A new paper published in PLOS ONE assesses the impact of two very distinct sources — psychedelic drugs and near-death experiences — on our attitudes about death and dying. Suggesting that the two alter attitudes in similar, assuaging ways, the findings could someday play a part in clinical care for fading patients.

The Death of Fear

A plethora of past studies show that psychedelic drug experiences and near-death experiences have dramatic effects on people’s attitudes about death. But, despite these dramatic effects, relatively little research has evaluated the impact of these experiences side-by-side.

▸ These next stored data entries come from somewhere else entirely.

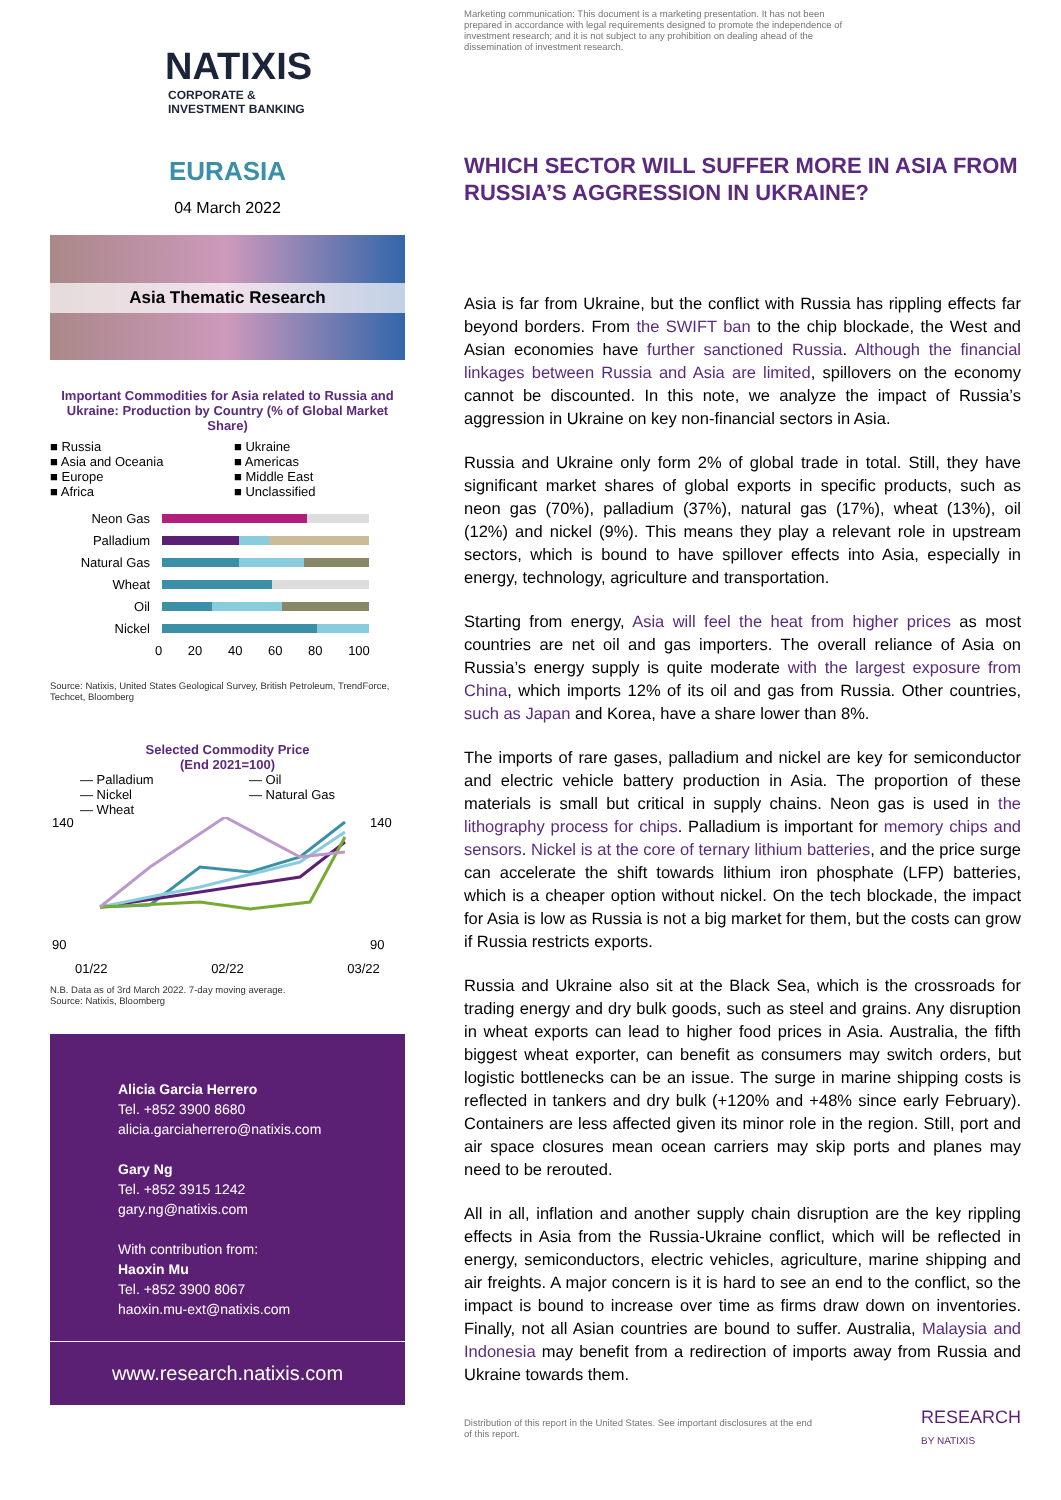NATIXIS
CORPORATE &
INVESTMENT BANKING
EURASIA
04 March 2022
Asia Thematic Research
Important Commodities for Asia related to Russia and Ukraine: Production by Country (% of Global Market Share)
■ Russia
■ Asia and Oceania
■ Europe
■ Africa
■ Ukraine
■ Americas
■ Middle East
■ Unclassified
Neon Gas
Palladium
Natural Gas
Wheat
Oil
Nickel
0 20 40 60 80 100
Source: Natixis, United States Geological Survey, British Petroleum, TrendForce, Techcet, Bloomberg
Selected Commodity Price
(End 2021=100)
— Palladium
— Nickel
— Wheat
— Oil
— Natural Gas
140
90
140
90
01/22 02/22 03/22
N.B. Data as of 3rd March 2022. 7-day moving average.
Source: Natixis, Bloomberg
Alicia Garcia Herrero
Tel. +852 3900 8680
alicia.garciaherrero@natixis.com
Gary Ng
Tel. +852 3915 1242
gary.ng@natixis.com
With contribution from:
Haoxin Mu
Tel. +852 3900 8067
haoxin.mu-ext@natixis.com
www.research.natixis.com
Marketing communication: This document is a marketing presentation. It has not been prepared in accordance with legal requirements designed to promote the independence of investment research; and it is not subject to any prohibition on dealing ahead of the dissemination of investment research.
WHICH SECTOR WILL SUFFER MORE IN ASIA FROM RUSSIA’S AGGRESSION IN UKRAINE?
Asia is far from Ukraine, but the conflict with Russia has rippling effects far beyond borders. From the SWIFT ban to the chip blockade, the West and Asian economies have further sanctioned Russia. Although the financial linkages between Russia and Asia are limited, spillovers on the economy cannot be discounted. In this note, we analyze the impact of Russia’s aggression in Ukraine on key non-financial sectors in Asia.
Russia and Ukraine only form 2% of global trade in total. Still, they have significant market shares of global exports in specific products, such as neon gas (70%), palladium (37%), natural gas (17%), wheat (13%), oil (12%) and nickel (9%). This means they play a relevant role in upstream sectors, which is bound to have spillover effects into Asia, especially in energy, technology, agriculture and transportation.
Starting from energy, Asia will feel the heat from higher prices as most countries are net oil and gas importers. The overall reliance of Asia on Russia’s energy supply is quite moderate with the largest exposure from China, which imports 12% of its oil and gas from Russia. Other countries, such as Japan and Korea, have a share lower than 8%.
The imports of rare gases, palladium and nickel are key for semiconductor and electric vehicle battery production in Asia. The proportion of these materials is small but critical in supply chains. Neon gas is used in the lithography process for chips. Palladium is important for memory chips and sensors. Nickel is at the core of ternary lithium batteries, and the price surge can accelerate the shift towards lithium iron phosphate (LFP) batteries, which is a cheaper option without nickel. On the tech blockade, the impact for Asia is low as Russia is not a big market for them, but the costs can grow if Russia restricts exports.
Russia and Ukraine also sit at the Black Sea, which is the crossroads for trading energy and dry bulk goods, such as steel and grains. Any disruption in wheat exports can lead to higher food prices in Asia. Australia, the fifth biggest wheat exporter, can benefit as consumers may switch orders, but logistic bottlenecks can be an issue. The surge in marine shipping costs is reflected in tankers and dry bulk (+120% and +48% since early February). Containers are less affected given its minor role in the region. Still, port and air space closures mean ocean carriers may skip ports and planes may need to be rerouted.
All in all, inflation and another supply chain disruption are the key rippling effects in Asia from the Russia-Ukraine conflict, which will be reflected in energy, semiconductors, electric vehicles, agriculture, marine shipping and air freights. A major concern is it is hard to see an end to the conflict, so the impact is bound to increase over time as firms draw down on inventories. Finally, not all Asian countries are bound to suffer. Australia, Malaysia and Indonesia may benefit from a redirection of imports away from Russia and Ukraine towards them.
Distribution of this report in the United States. See important disclosures at the end of this report.
RESEARCH
BY NATIXIS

That is, until now. Comparing the influence of psychedelic drug experiences and near-death experiences for one of the first times, a team of researchers from the Johns Hopkins University School of Medicine found that the two shared a similar impact.

“Not only can the features of psychedelic experiences be similar to near-death experiences,” says Roland Griffiths, a study author and professor at Johns Hopkins, in a press release, but “both are rated as among the most meaningful lifetime experiences, and both produce similar enduring decreases in fear of death and increases in well-being.”

According to the team, these findings could inspire innovations in the use of psychedelics to treat a wide variety of issues, including end-of-life anxiety.

Effects of Attitude-Altering Experiences

The researchers analyzed survey responses of more than 3,000 individuals who reported that their attitudes toward death changed after a psychedelic drug experience involving lysergic acid diethylamide (LSD) and a host of other substances or after a near-death experience.

Their analysis revealed similarities between the impact of both experiences. For instance, the majority of the 2,259 responders who reported psychedelic drug experiences and the 933 responders who reported near-death experiences said that their experiences were meaningful, with the latter group seeing their brushes with death as the single most important moment in their lives. Furthermore, both groups said that their experiences reduced their overall fear of death.

According to the team, additional study could strengthen their conclusions. “Overall,” the researchers say in their analysis, “the present findings, which show that both psychedelic and non-drug-occasioned experiences can produce positive and enduring changes in attitudes about death, suggest the importance of future prospective experimental and clinical observational studies to better understand mechanisms of such changes as well as their potential clinical utility.”